_TASK DESCRIPTION_:
Your answer must be the full listing below, repeated exactly, with no pictures in it.

EXTRACTED ENTRIES START

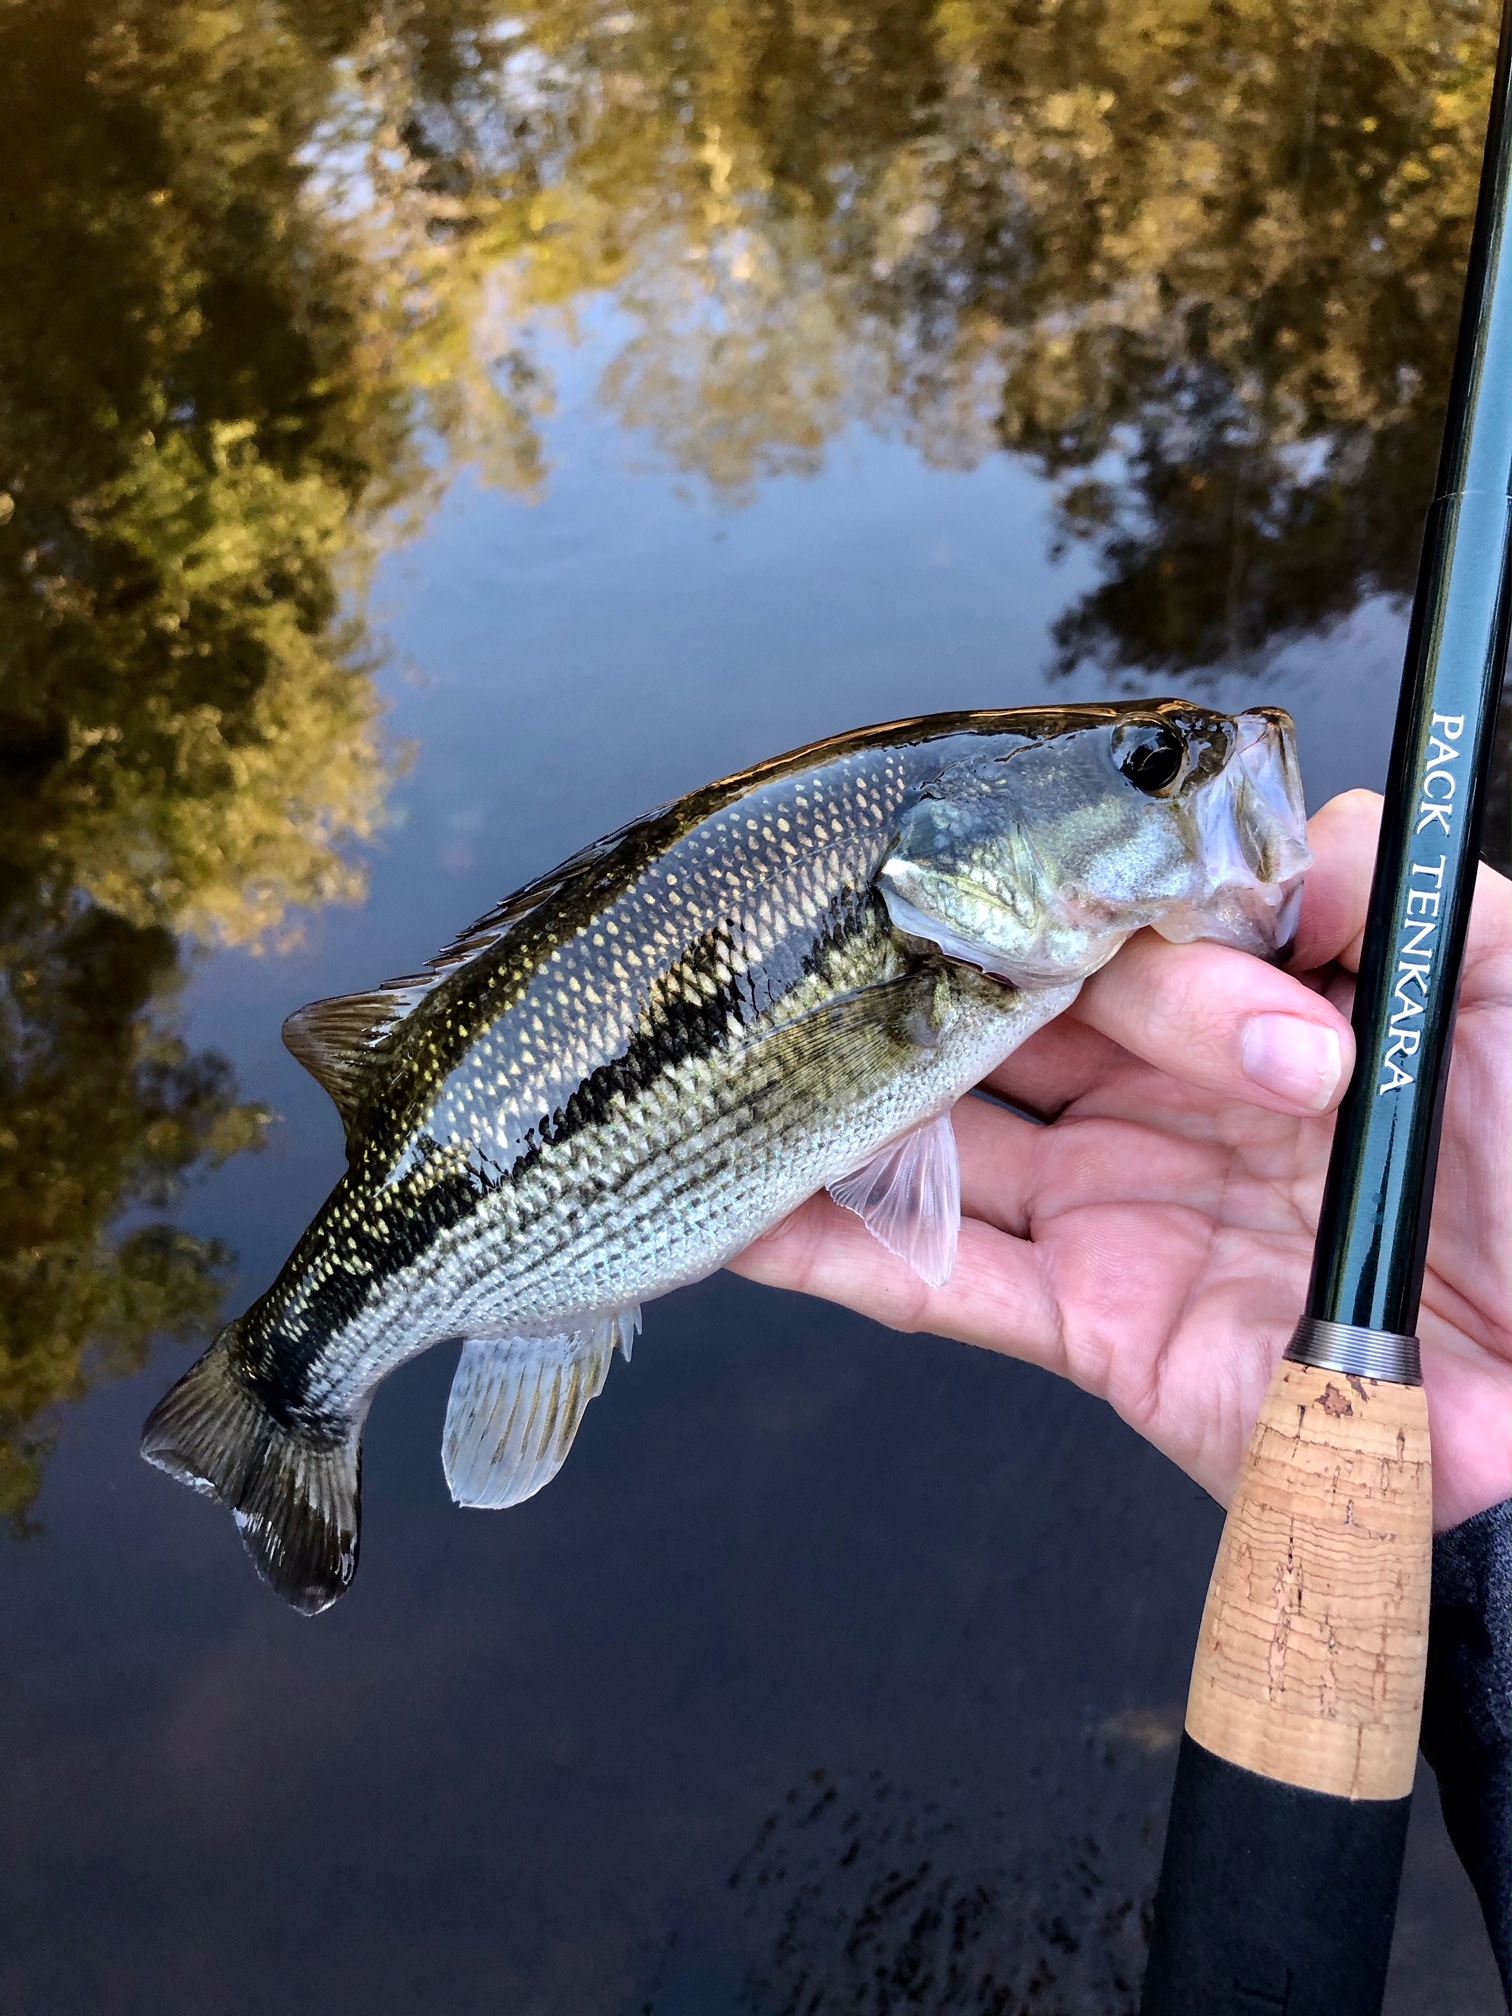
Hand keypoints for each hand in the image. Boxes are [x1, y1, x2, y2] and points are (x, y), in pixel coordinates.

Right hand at [731, 790, 1511, 1530]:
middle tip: (868, 947)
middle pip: (1010, 1017)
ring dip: (838, 1094)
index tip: (1047, 881)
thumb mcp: (1504, 1003)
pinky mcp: (1093, 1330)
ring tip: (730, 1044)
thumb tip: (1283, 831)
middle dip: (936, 977)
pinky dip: (836, 1252)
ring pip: (945, 1138)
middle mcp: (1156, 1102)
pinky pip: (944, 1285)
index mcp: (1242, 1014)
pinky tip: (741, 1208)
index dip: (1072, 897)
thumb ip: (1410, 899)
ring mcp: (1114, 1213)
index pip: (1116, 928)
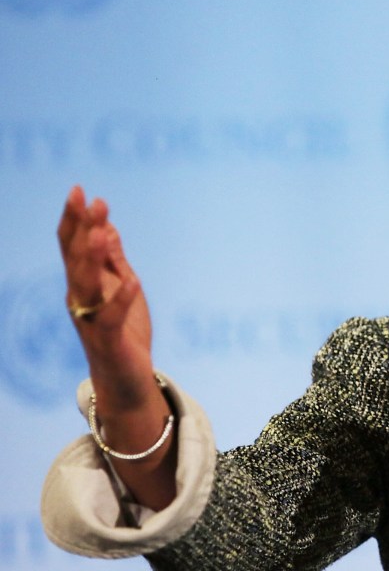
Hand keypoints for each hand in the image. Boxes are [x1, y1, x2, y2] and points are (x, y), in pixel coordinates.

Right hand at [57, 186, 155, 412]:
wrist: (126, 380)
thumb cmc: (124, 332)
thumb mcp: (122, 289)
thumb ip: (113, 261)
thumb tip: (106, 226)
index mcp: (83, 284)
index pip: (74, 246)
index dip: (76, 219)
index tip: (81, 190)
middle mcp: (81, 299)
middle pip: (75, 258)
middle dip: (81, 228)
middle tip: (87, 198)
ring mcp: (92, 320)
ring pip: (87, 285)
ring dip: (93, 257)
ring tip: (101, 230)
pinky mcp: (110, 341)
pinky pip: (113, 318)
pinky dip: (122, 299)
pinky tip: (132, 281)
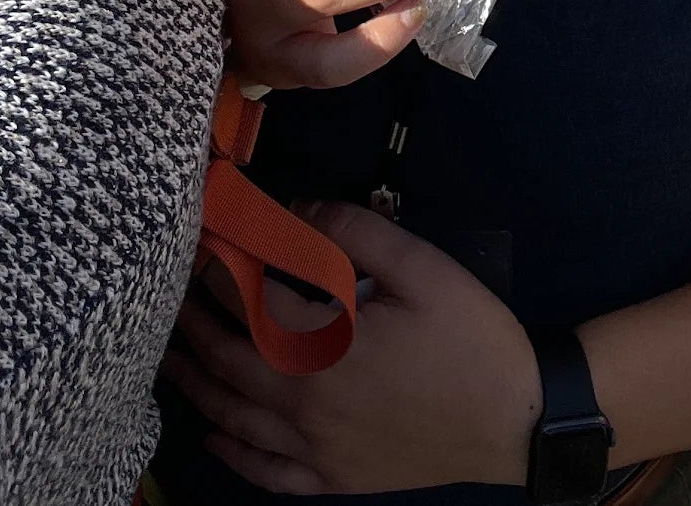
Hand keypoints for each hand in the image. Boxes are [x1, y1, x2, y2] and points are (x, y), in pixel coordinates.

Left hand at [164, 202, 540, 493]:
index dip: (218, 272)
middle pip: (227, 363)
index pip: (248, 304)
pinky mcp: (334, 480)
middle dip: (195, 326)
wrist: (517, 421)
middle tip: (175, 299)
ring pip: (235, 418)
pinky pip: (268, 473)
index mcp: (319, 349)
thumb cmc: (471, 340)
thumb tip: (297, 211)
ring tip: (173, 358)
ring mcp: (315, 450)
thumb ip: (356, 233)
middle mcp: (302, 404)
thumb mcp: (423, 268)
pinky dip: (234, 454)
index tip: (200, 246)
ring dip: (197, 385)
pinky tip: (216, 435)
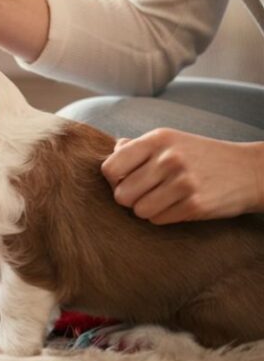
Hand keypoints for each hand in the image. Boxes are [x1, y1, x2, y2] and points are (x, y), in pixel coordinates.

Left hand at [101, 128, 263, 224]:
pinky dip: (163, 216)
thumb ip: (139, 146)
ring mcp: (183, 183)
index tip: (125, 181)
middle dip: (130, 198)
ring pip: (138, 210)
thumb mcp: (172, 141)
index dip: (113, 180)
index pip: (110, 168)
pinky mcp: (195, 205)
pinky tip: (177, 205)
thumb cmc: (202, 156)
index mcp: (158, 139)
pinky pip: (158, 220)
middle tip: (145, 193)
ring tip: (162, 199)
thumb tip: (113, 150)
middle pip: (121, 195)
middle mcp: (168, 159)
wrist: (249, 171)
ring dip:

EXTRACTED ENTRIES END

_EXERCISE RESULT_:
Hand keypoints for each hand in the image. Boxes are [x1, y1, x2, y2] and points are (x, y), in pixel coordinates.

Right hand at [731, 790, 1511, 1530]:
middle tip: (868, 947)
middle pip: (1010, 1017)
ring dip: (838, 1094)
index tip: (1047, 881)
thumb mcp: (1504, 1003)
pinky mcp: (1093, 1330)
ring tip: (730, 1044)
thumb tip: (1283, 831)
middle dip: (936, 977)
pinky dip: (836, 1252)
ring pip: (945, 1138)
middle mcp: (1156, 1102)
pinky pip: (944, 1285)
index mcp: (1242, 1014)
pinky tip: (741, 1208)
index dip: (1072, 897)
thumb ip: (1410, 899)
ring mcp: (1114, 1213)
index pip: (1116, 928)
Hand keypoints for each hand in the image. Boxes are [x1, y1, x2, y2] and points are (x, y), in pixel coordinates.

Right hand at [57, 186, 155, 412]:
wrist: (126, 380)
thumb cmc: (124, 332)
thumb mcp: (122, 289)
thumb ip: (113, 261)
thumb tip: (106, 226)
index mcp: (83, 284)
index pip: (74, 246)
index dip: (76, 219)
index tip: (81, 190)
middle mcp: (81, 299)
middle pip: (75, 258)
middle dip: (81, 228)
middle tip: (87, 198)
ring mcp: (92, 320)
ring pip: (87, 285)
ring dip: (93, 257)
ring tip: (101, 230)
pinky mcp: (110, 341)
pinky pip: (113, 318)
pinky dip: (122, 299)
pinky tip: (132, 281)
Hand keypoints for each hand in the image. Boxes are [x1, y1, x2, y2] and points are (x, y), in pixel coordinates.

Left hand at [164, 202, 540, 493]:
index dip: (218, 272)
middle pip: (227, 363)
index pip: (248, 304)
pinky mcp: (334, 480)
middle dip: (195, 326)
wrist: (517, 421)
middle tip: (175, 299)
ring pip: (235, 418)
pinky pip: (268, 473)
index mcp: (319, 349)
thumb cmc: (471, 340)
thumb tip: (297, 211)
ring tip: (173, 358)
ring mcp: (315, 450)
thumb ip: (356, 233)
middle mcp: (302, 404)
thumb mcp: (423, 268)
pinky dip: (234, 454)
index tip: (200, 246)
ring dip: (197, 385)
pinky tip: (216, 435)
Hand keypoints for each hand in the image. Boxes are [x1, y1, x2, y2] and points are (x, y), in pixel coordinates.

Left hand at [101, 128, 263, 224]:
pinky dip: (163, 216)
thumb ip: (139, 146)
ring mcp: (183, 183)
index tip: (125, 181)
middle dip: (130, 198)
ring pip: (138, 210)
thumb mcp: (172, 141)
index dip: (113, 180)
index pip: (110, 168)
pinky mcp: (195, 205)
pinky tip: (177, 205)
thumb cmc: (202, 156)
index mcp: (158, 139)
pinky pip: (158, 220)
middle tip: (145, 193)
ring tip: (162, 199)
thumb tip: (113, 150)
middle pip: (121, 195)
middle mcp: (168, 159)
wrist: (249, 171)
ring dip:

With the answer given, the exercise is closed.